TASK
Copy the horse policy text starting with "2. Sick, unvaccinated" and going on through "sample to Brisbane).", substituting "Sydney" for "Brisbane".

(Beginning of TEXT SECTION)

What this means for Gayndah Vet Surgery

  1. We will require customers routinely asking us to perform veterinary work on horses to commit to vaccinating their horses. We do not undertake to provide routine care to horses that are not going to be vaccinated due to the difficulties outlined above.
  2. Sick, unvaccinated horses will be charged fees in line with the costs of personal protective equipment and the additional time required in “suiting up” and decontaminating. Owners will also be charged for the costs of an exclusion test (collecting, packaging and shipping of the sample to Brisbane).
  3. Sick, unvaccinated horses presented for emergencies will require exclusion testing and negative results prior to any invasive or risk associated treatment being provided. Treatment will be limited to that deemed necessary for the animal’s welfare and will not include invasive diagnostic procedures or therapies. In other words, treatment will be limited to collection of specimens for Hendra Virus exclusion testing and administration of drugs or euthanasia. Stomach tubing will only be performed if circumstances permit – particularly ambient temperatures and the availability of shade to work in.
  4. One of the most important treatments for colic is fluids administered by stomach tubing, repeated frequently if required. This procedure is very difficult in PPE and is not always possible if ambient temperatures are high. Delaying the administration of fluids by stomach tube for at least 24 hours will certainly have a negative impact on the outcome of colic cases. Please vaccinate your horses!
  5. All sick, unvaccinated horses will have samples collected and sent for testing for Hendra virus at the initial examination. This is not negotiable and is to ensure human health by identifying exposure.
  6. Owners of horses will be expected to comply with all safety directions when staff of Gayndah Veterinary Surgery are present, including correct use of PPE and avoiding contact with horses when not wearing appropriate PPE. Failure to comply will result in work ceasing until the safety issues are rectified. Note that contact with horses is defined as being within 5 metres of a horse.
  7. Drugs will not be prescribed, dispensed or left for administration to horses by the owners until exclusion results are negative. If drugs are required during this interval staff from Gayndah Veterinary Surgery must administer them in person. This is due to legal responsibility of Gayndah Veterinary Surgery for horse owner’s safety when administering drugs dispensed by Gayndah Veterinary Surgery.
  8. Because of the legal issues raised by prosecution of veterinarians (particularly prosecution of a veterinarian for supplying a drug for an owner to administer for treatment of a chronic medical issue 3 days before the horse became unwell and Hendra was suspected) Gayndah Veterinary Surgery will not supply any drug or medication to be administered by another person to an unvaccinated horse. This applies whether the unvaccinated horse is unwell or not.
  9. Owners of vaccinated horses not seen previously by Gayndah Veterinary Surgery should have the microchip number of the horse available to quote when making appointments. This is to enable the horse’s vaccine history to be checked before attending the horse.
  10. It will not always be possible for Gayndah Veterinary Surgery to attend an unvaccinated horse. While we make every effort to be available around the clock for emergency care, there will be times when experienced staff trained and confident in the correct use of PPE are not available within a reasonable time, or time constraints due to other work will not permit attending an unvaccinated horse. Gayndah Veterinary Surgery will not always be able to take on the complete care of an unvaccinated, unwell horse.
  11. Gayndah Veterinary Surgery cannot work with mis-representation of a horse’s vaccination status through being told incorrect microchip numbers, being told a horse is vaccinated when it isn’t, or being told a horse is vaccinated when a microchip is not present. If in doubt, say so! This avoids putting staff of Gayndah Veterinary Surgery at risk of contact with an unvaccinated horse while not wearing PPE.

Vaccination is the only way of preventing Hendra virus infection in horses and people.

(End of TEXT SECTION)
(Beginning of SUPPLIED INFORMATION)

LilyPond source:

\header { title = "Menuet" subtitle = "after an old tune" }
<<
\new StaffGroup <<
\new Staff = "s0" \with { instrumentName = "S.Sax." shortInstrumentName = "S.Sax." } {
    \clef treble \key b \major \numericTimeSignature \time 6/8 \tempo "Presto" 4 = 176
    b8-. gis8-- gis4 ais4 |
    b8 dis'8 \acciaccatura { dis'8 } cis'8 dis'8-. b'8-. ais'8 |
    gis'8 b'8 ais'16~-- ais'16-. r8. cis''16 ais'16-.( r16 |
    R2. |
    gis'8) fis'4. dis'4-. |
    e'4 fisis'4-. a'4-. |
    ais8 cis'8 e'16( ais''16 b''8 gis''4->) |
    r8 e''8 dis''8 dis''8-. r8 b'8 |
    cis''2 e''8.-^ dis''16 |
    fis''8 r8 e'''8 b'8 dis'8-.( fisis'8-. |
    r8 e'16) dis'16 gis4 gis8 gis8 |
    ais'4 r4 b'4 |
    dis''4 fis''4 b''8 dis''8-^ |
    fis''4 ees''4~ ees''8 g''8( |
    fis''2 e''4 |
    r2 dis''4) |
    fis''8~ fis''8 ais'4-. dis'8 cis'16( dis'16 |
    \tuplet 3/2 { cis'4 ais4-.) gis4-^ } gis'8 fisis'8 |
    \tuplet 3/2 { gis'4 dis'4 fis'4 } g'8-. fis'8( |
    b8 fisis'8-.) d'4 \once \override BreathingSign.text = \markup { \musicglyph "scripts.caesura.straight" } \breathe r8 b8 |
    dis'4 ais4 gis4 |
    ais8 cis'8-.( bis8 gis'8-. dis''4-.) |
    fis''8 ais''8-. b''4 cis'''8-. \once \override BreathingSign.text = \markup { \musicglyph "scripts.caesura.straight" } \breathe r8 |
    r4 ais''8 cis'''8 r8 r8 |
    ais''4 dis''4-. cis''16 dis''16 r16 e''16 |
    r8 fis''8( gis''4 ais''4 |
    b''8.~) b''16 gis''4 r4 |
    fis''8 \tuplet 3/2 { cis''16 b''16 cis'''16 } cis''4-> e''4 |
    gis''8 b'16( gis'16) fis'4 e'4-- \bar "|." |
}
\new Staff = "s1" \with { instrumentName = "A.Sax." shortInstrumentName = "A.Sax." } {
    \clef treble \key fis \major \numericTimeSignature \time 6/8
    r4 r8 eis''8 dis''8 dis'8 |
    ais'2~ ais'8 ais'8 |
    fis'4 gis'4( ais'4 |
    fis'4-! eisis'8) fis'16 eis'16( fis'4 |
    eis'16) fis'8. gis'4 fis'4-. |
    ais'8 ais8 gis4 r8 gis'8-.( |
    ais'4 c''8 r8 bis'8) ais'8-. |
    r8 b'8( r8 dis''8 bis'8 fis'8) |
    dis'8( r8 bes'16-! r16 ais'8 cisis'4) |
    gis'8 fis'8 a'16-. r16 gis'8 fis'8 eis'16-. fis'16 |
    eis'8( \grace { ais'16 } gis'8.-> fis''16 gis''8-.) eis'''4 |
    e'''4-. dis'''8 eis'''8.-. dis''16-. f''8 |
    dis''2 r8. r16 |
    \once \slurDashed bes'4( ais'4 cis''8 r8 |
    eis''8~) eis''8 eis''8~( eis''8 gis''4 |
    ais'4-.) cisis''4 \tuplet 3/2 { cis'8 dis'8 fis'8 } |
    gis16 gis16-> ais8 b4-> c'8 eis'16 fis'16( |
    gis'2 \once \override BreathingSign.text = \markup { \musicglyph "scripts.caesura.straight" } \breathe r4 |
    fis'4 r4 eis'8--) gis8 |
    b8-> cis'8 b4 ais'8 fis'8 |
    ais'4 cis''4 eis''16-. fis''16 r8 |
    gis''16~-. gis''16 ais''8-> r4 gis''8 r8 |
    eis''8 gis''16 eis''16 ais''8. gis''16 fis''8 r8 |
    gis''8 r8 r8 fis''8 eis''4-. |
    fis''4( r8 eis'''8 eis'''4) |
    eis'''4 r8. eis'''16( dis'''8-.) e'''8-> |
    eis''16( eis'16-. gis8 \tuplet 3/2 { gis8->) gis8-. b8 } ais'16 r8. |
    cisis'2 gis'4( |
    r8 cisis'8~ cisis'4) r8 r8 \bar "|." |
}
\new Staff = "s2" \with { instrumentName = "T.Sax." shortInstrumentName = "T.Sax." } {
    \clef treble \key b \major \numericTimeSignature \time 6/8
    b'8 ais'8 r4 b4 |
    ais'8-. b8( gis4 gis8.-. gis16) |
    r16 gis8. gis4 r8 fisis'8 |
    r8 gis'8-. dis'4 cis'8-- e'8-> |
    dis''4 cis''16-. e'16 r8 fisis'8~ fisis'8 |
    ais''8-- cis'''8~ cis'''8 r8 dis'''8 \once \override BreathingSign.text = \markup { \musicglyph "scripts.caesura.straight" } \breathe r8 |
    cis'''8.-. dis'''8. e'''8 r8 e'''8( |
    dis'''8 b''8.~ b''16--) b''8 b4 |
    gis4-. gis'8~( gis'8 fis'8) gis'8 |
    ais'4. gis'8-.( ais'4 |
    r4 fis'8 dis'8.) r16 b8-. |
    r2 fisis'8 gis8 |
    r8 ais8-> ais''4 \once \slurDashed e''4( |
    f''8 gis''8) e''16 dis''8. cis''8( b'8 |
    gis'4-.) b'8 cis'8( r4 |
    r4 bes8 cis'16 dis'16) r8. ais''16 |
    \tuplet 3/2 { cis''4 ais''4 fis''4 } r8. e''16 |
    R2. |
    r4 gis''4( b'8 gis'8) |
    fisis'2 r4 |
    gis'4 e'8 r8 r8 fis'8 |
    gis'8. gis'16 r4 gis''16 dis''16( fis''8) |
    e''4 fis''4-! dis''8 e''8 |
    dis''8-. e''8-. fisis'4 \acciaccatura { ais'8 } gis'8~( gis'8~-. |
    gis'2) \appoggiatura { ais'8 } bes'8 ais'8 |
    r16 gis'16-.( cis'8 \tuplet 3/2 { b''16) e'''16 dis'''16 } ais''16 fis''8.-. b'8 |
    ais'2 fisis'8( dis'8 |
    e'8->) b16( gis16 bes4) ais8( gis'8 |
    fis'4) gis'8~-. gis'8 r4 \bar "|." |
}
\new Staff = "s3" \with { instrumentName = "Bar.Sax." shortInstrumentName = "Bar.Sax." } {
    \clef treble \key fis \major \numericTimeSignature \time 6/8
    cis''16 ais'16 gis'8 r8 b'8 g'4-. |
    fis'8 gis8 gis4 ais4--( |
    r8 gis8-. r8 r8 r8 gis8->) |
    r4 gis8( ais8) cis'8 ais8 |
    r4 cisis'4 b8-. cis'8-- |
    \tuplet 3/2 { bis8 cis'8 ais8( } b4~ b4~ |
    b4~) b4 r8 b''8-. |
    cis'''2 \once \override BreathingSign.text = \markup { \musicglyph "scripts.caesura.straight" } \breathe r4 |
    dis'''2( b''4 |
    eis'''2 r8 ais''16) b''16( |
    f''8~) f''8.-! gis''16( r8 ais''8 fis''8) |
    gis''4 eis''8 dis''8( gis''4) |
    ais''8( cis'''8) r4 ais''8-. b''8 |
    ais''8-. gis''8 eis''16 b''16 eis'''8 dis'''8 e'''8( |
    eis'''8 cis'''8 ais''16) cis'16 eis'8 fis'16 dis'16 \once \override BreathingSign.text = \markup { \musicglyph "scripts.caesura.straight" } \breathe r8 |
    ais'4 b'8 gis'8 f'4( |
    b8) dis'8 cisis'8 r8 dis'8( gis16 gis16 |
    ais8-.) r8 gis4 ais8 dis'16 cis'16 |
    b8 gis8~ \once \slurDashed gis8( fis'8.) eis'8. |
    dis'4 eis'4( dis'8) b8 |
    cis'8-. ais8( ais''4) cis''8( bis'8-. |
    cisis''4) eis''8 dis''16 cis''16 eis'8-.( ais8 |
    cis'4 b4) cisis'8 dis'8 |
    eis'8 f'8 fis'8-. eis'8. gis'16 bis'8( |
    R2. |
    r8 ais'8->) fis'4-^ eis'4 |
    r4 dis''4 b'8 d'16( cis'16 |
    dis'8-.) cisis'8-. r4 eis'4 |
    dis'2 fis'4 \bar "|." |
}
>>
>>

(End of SUPPLIED INFORMATION)

COMPLETED TASK
2. Sick, unvaccinated horses will be charged fees in line with the costs of personal protective equipment and the additional time required in “suiting up” and decontaminating. Owners will also be charged for the costs of an exclusion test (collecting, packaging and shipping of the sample to Sydney).